◆ Document passage ◆
↓↓↓
Orthodox Social Thought and the Biblical Writings

[W]hen we are fully conscious of our own foolishness, and have felt the helplessness and destitution of our reason, then through the counsels of Divine Wisdom we shall be initiated into the wisdom of God; setting no bounds to boundless majesty and power, nor tying the Lord of nature down to nature’s laws. – St. Hilary of Poitiers

American writer Kurt Vonnegut’s novel Slaughterhouse-Five tells the story of the Allied bombing of Dresden, Germany during World War II, which Vonnegut, held by the Nazis there as a prisoner of war, survived. Thousands of civilians died, and the Nazis made POWs like Vonnegut bury or burn the bodies before the Russians liberated the city.

In an interview with the Paris Review, Vonnegut reflected on his success as a writer in relation to Dresden: “The raid didn’t shorten the war by half a second, didn’t weaken a German defense or attack anywhere, didn’t free a single person from a death camp. Only one person benefited—not two or five or ten. Just one.” The interviewer asks, “And who was that?” Vonnegut replies, “Me. I got three dollars for each person killed. Imagine that.”
↑↑↑
Stored records
↓↓↓
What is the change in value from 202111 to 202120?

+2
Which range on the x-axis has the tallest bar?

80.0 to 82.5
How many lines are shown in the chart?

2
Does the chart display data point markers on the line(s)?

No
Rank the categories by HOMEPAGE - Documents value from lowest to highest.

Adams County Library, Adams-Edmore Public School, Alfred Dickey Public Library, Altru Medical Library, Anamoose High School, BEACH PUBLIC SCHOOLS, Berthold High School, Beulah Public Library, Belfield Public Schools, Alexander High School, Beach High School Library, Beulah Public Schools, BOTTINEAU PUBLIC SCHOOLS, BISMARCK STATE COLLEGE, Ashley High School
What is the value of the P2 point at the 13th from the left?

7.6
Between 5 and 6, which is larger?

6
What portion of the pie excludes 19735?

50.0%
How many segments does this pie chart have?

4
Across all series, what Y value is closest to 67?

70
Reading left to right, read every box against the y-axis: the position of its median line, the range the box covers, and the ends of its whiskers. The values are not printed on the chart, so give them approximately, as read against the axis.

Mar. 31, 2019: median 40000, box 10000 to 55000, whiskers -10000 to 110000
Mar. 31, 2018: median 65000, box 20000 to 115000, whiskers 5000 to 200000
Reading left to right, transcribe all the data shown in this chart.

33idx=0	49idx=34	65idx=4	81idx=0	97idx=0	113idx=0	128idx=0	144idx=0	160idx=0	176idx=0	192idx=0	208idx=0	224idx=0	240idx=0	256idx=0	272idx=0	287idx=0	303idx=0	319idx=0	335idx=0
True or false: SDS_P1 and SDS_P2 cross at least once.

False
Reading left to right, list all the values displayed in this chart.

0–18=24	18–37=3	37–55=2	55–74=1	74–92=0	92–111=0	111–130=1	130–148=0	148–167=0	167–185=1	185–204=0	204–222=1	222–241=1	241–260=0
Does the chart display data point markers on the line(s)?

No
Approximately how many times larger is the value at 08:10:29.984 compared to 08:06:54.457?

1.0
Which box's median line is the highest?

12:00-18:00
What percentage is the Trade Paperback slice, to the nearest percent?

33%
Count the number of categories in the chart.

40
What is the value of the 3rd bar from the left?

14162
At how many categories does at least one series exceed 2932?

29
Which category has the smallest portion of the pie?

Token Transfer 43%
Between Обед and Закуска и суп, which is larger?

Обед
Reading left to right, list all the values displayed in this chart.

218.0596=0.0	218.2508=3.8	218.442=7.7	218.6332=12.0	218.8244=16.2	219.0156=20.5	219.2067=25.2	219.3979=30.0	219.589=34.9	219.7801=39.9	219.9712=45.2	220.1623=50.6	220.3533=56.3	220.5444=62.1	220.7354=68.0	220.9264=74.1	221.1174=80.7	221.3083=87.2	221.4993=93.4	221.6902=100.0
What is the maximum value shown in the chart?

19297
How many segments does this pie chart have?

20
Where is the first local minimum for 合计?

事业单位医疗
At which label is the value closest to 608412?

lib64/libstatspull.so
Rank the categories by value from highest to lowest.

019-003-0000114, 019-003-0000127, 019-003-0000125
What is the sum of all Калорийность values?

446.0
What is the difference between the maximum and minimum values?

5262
↑↑↑
◆ Exercise description ◆
Please copy the passage on Vonnegut and Dresden word for word, from "American writer Kurt" to "liberated the city.".

◆ Your response ◆
American writer Kurt Vonnegut’s novel Slaughterhouse-Five tells the story of the Allied bombing of Dresden, Germany during World War II, which Vonnegut, held by the Nazis there as a prisoner of war, survived. Thousands of civilians died, and the Nazis made POWs like Vonnegut bury or burn the bodies before the Russians liberated the city.